# What to work on
Every entry should be repeated exactly. Omit the pictures.

[Stored items]
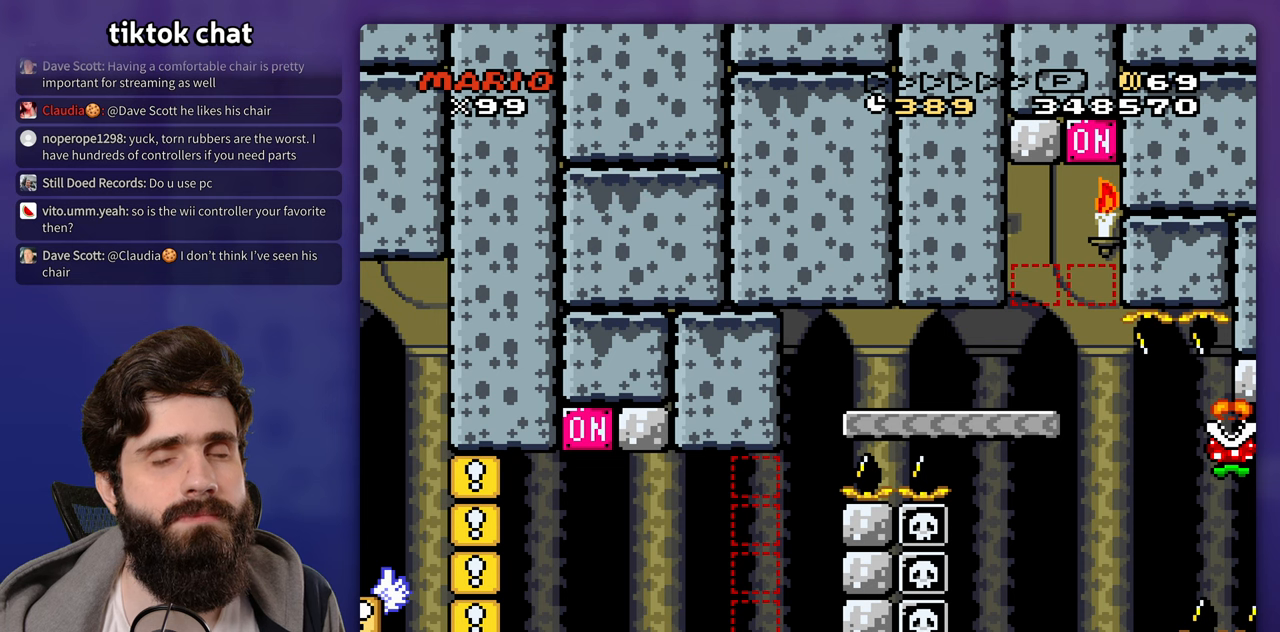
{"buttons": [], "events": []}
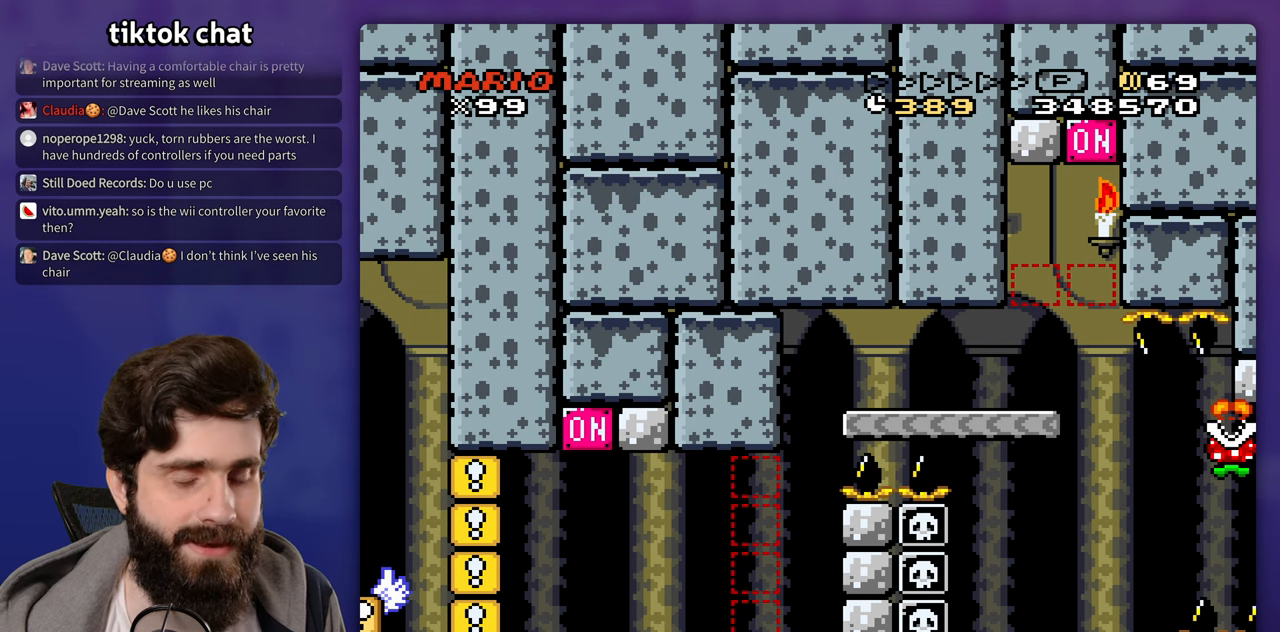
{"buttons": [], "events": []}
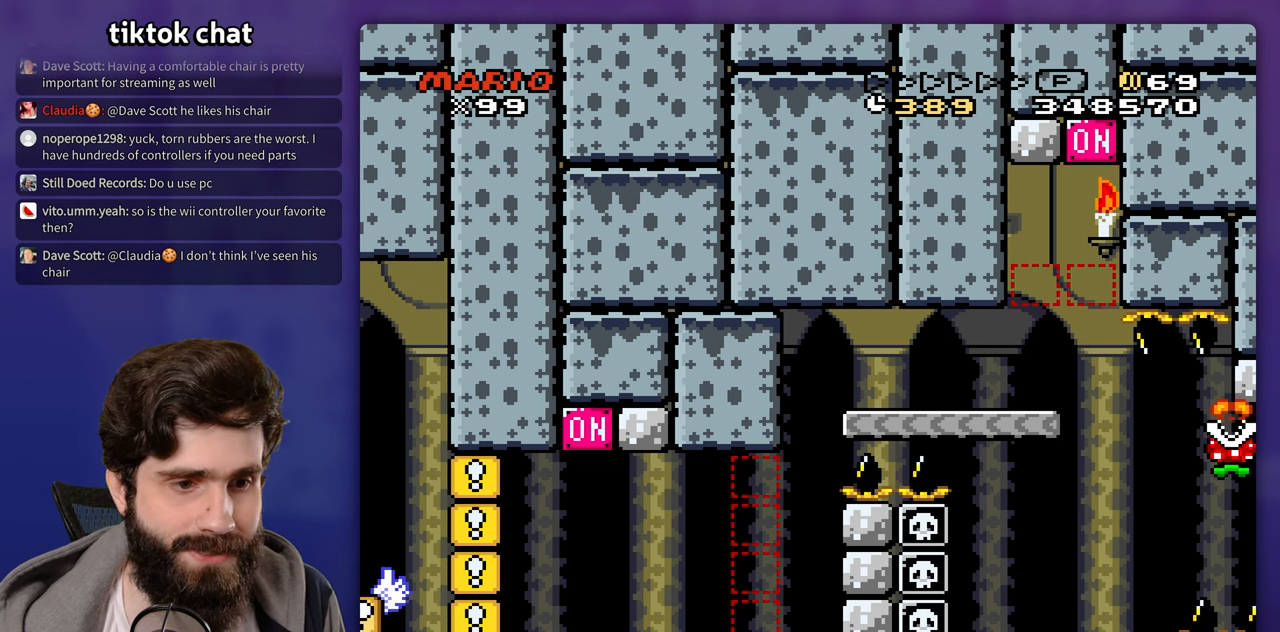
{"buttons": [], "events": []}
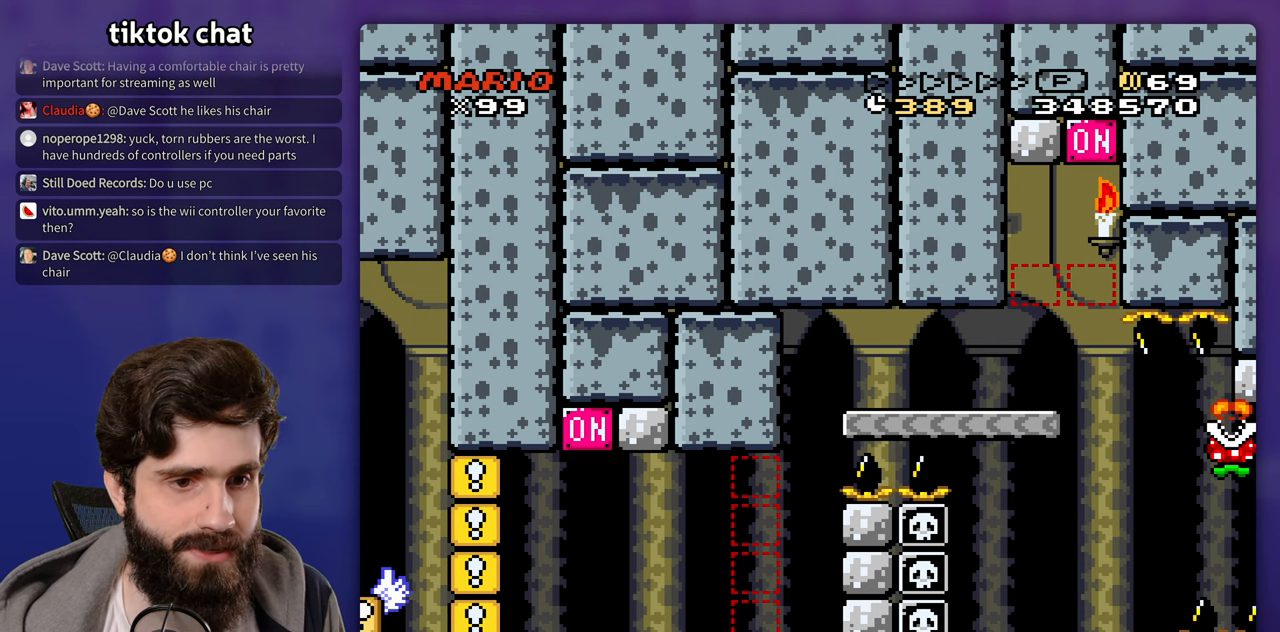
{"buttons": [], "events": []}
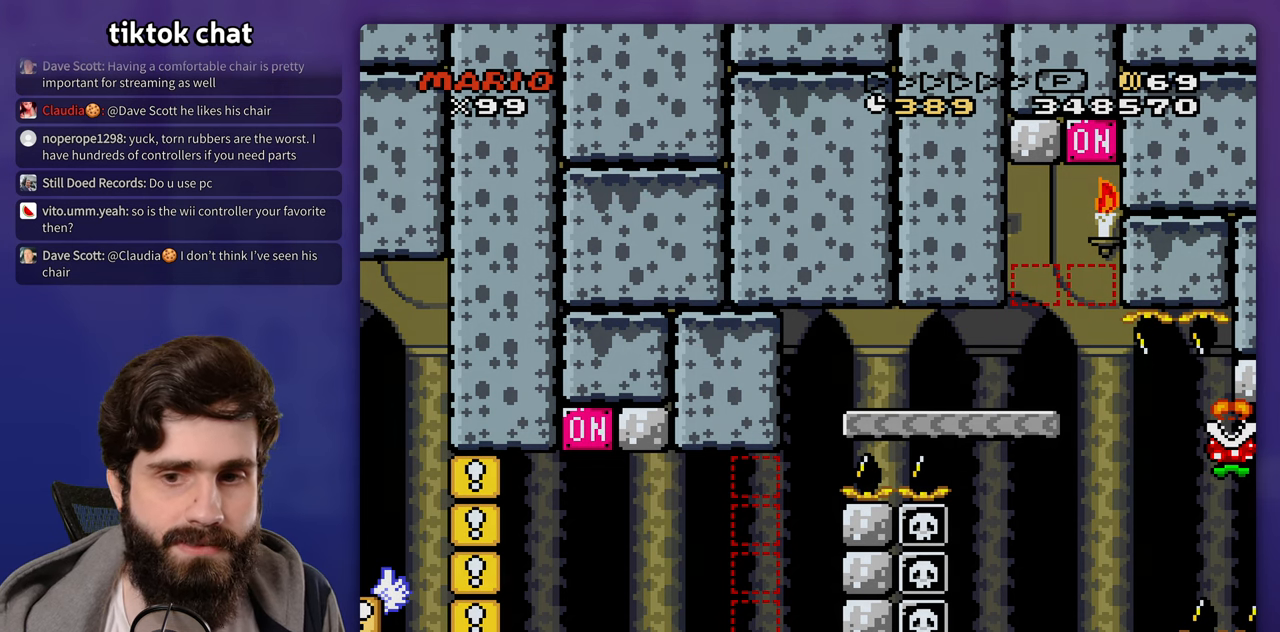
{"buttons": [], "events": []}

# Response to this task
{"buttons": [], "events": []}
{"buttons": [], "events": []}
{"buttons": [], "events": []}
{"buttons": [], "events": []}
{"buttons": [], "events": []}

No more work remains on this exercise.